*RECORDS FOR THE EXERCISE*.
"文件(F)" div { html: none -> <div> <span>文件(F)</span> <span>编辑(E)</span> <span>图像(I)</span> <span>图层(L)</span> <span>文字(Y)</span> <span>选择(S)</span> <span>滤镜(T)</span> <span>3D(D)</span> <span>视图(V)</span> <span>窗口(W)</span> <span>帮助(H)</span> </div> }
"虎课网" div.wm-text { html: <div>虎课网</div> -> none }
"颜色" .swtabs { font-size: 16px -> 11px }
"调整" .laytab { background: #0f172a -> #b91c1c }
==
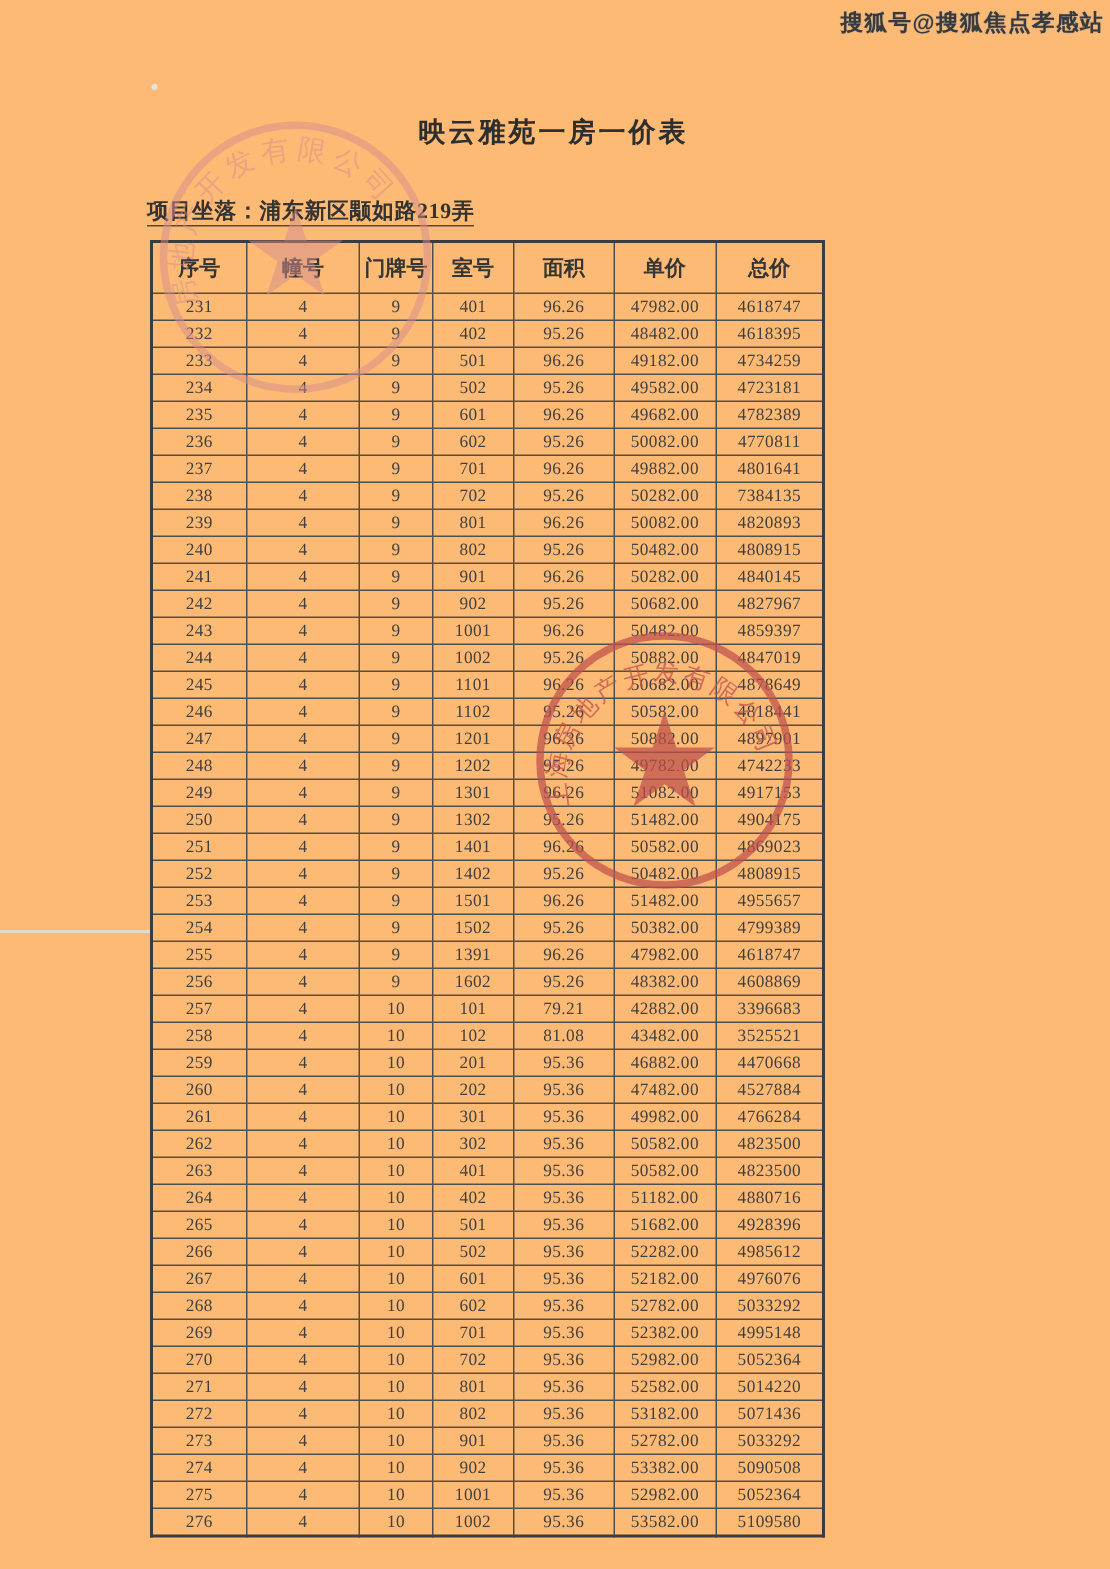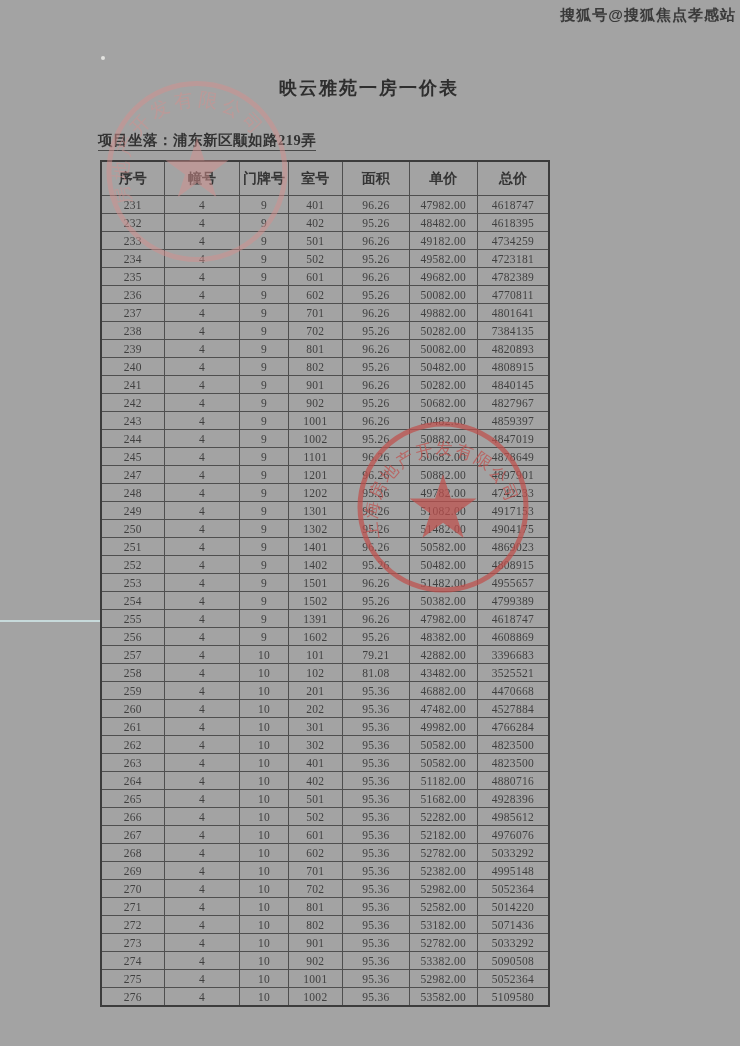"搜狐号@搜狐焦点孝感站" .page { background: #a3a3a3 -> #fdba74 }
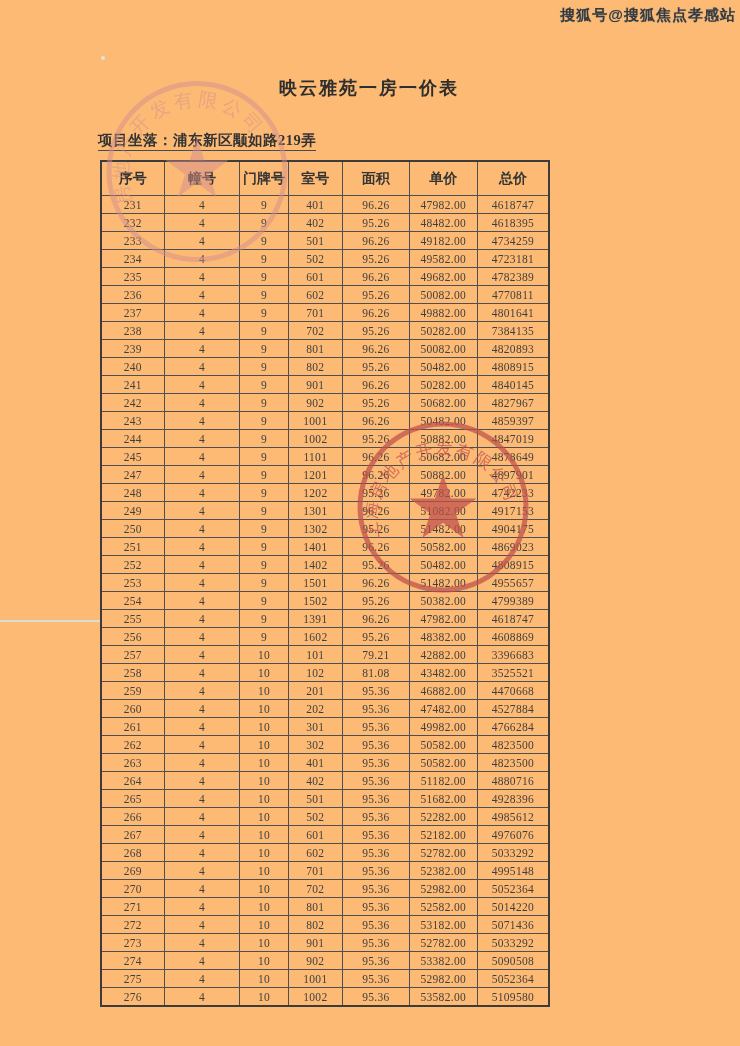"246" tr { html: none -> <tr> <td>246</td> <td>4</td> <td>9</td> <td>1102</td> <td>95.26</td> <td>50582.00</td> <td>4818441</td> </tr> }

*WHAT YOU WILL DO*. Repeat exactly the lines of the listing above, from the one with "html: <div>虎课网</div> ->" down to the one with "background: #0f172a ->"; both of those lines belong in the range.

*RESULT OF THIS EXERCISE*.
"虎课网" div.wm-text { html: <div>虎课网</div> -> none }
"颜色" .swtabs { font-size: 16px -> 11px }
"调整" .laytab { background: #0f172a -> #b91c1c }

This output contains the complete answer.